USING THE INFORMATION:
a – State how many lines in the rows contain the string "series", treating uppercase and lowercase as different, and give only that number.
b – Continue the forum thread on the quantum probability current, starting right after its final sentence.

PAGE EXTRACT:
+===+

This can be verified by changing the order of the derivatives and integrals, using the defined time evolution equations, and the divergence theorem.

Doesn't it look interesting at least? If the probability currect is aimed at the detector plate, it would naturally get absorbed and get frozen into in. So the time evolution would be somewhat unitary only for the $x_3<R$ part, and on the plane $x_3=R$ the wave function somehow changes into an approximation of something else. I'm not sure what conditions would need to be satisfied for $\partial_t \phi \geq 0$ to be true though. If $\partial_t \phi < 0$ happens, it ruins the absorption interpretation.

I'd use the probability current. For a Schroedinger wave fct. it's
$$\vec{j}=\frac{\hbar}{2m\mathrm{i}}(\psi^*\vec{\nabla}\psi-\psi \vec{\nabla}\psi^*).$$
The pattern on the screen is then
$$P=\int_{\mathbb{R}} \mathrm{d} t \vec{n} \cdot \vec{j}.$$
Here $\vec{n}$ is the unit-normal vector of the surface.

So these are identical if we take jostpuur's $\partial_t\phi$ the same as vanhees71's $\vec{n} \cdot \vec{j}$ ? Seeing it written in vanhees71's form I understand jostpuur's solution better, and yes it seems correct, complete, and a very nice method.

 

[jostpuur]

Well, guys, how do you accomplish the same with relativistic particles, which don't have known probability currents?

 

[vanhees71]

I still don't know, what $\phi$ might be. There is no such thing as two state representations as in posting #54.

Due to unitarity of time evolution, what's for sure is the continuity equation. Defining the "probability density" (i.e., the probability distribution) by
$$\rho(t,\vec{x})=|\psi(t,\vec{x})|^2$$
and
$$\vec{j}(t,\vec{x})=\frac{\hbar}{2 m \mathrm{i}} (\psi^* \vec{\nabla} \psi - \psi \vec{\nabla} \psi),$$
the continuity equation holds
$$\partial_t \rho+\vec{\nabla} \cdot \vec{j}=0,$$
which ensures that the time evolution conserves the total probability,
$$\int_{\mathbb{R}^3} \mathrm{d}^3 \vec{x} \rho(t,\vec{x})=1=\text{const},$$
as it must be.

The proof is simple. For a single non-relativistic particle you have the Schrödinger equation
$$\mathrm{i} \hbar \partial_t \psi=-\frac{\hbar^2}{2m} \Delta \psi+V(\vec{x}) \psi.$$
Then you get
$$\vec{\nabla} \cdot \vec{j}=\frac{\hbar}{2 m \mathrm{i}} ( \psi^* \Delta \psi-\psi \Delta \psi^*).$$
Now from the Schrödinger equation and its conjugate complex you get
$$\frac{\hbar}{2m \mathrm{i}} \Delta \psi=-\mathrm{i} \partial_t \psi +\frac{V}{\hbar} \psi, \quad \frac{\hbar}{2m \mathrm{i}} \Delta \psi^*=+\mathrm{i} \partial_t \psi^* +\frac{V}{\hbar} \psi^*.$$
Plugging this into the above equation, you get
$$\vec{\nabla} \cdot \vec{j}=-(\psi^* \partial_t \psi+\psi \partial_t \psi^*)=-\partial_t (\psi^* \psi)=-\partial_t \rho,$$
and this is just the continuity equation.

+===+

INFORMATION GIVEN:
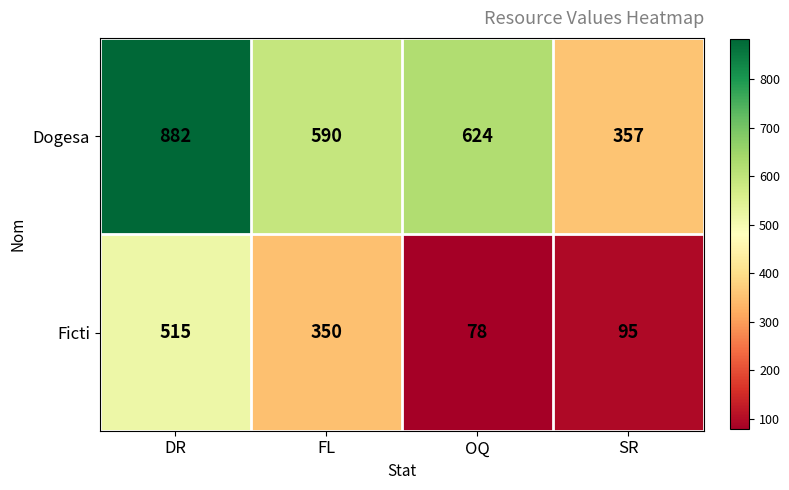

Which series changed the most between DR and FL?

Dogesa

+===+

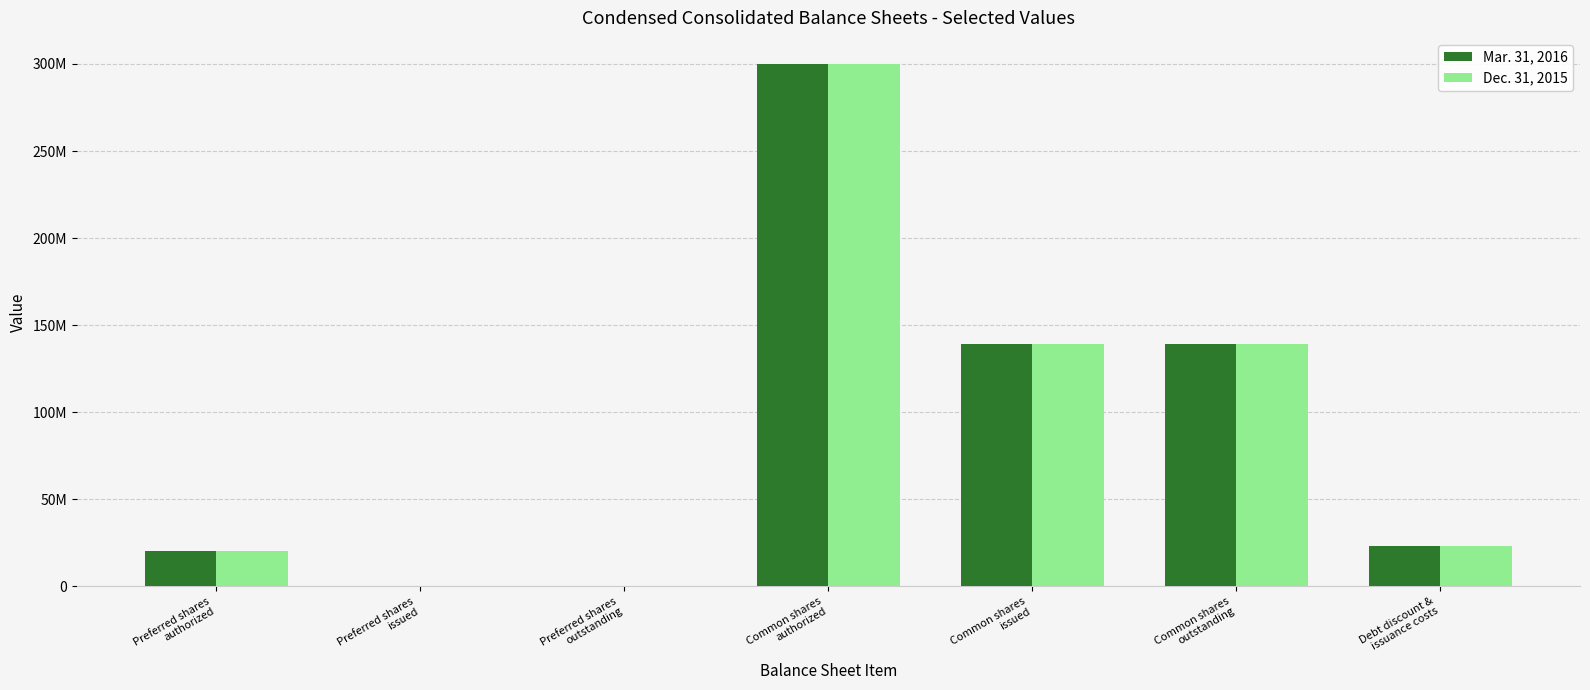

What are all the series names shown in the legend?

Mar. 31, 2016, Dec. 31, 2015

+===+

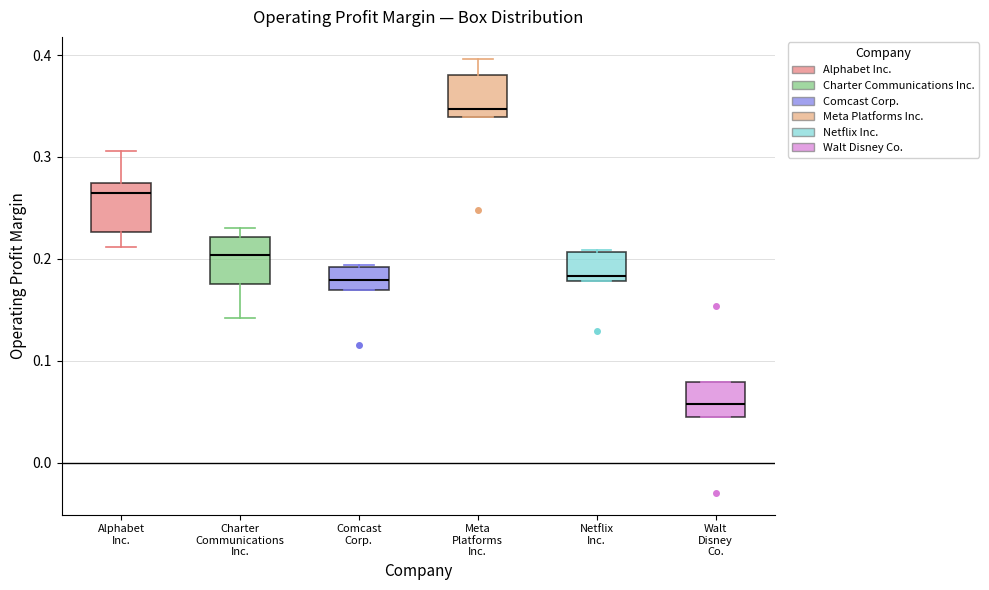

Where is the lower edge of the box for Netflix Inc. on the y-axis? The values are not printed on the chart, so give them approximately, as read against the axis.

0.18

+===+

ANSWERS TO THE PROBLEMS:
a – 2

b –
So what I assumed is that the screen registers all particles running towards it. Thus the time integral of $\vec{n} \cdot \vec{j}$ over time gives the probability distribution for particles hitting the screen.

This is the same in relativistic theory. The only difference is that all this only makes sense for asymptotic free particles, i.e., for particles far away from the screen. If this condition is not fulfilled, i.e., if the screen is to close to the slits you have quantum fields interacting with the slits, and then an interpretation of particle numbers, their densities, or particle-number currents is difficult (if not impossible)!

 

[tom.stoer]

Fine, makes sense!

This is by far the most simple restriction to the screen surface b/c it does not require a specific interaction with the screen.

 

[jostpuur]

I still don't know, what $\phi$ might be.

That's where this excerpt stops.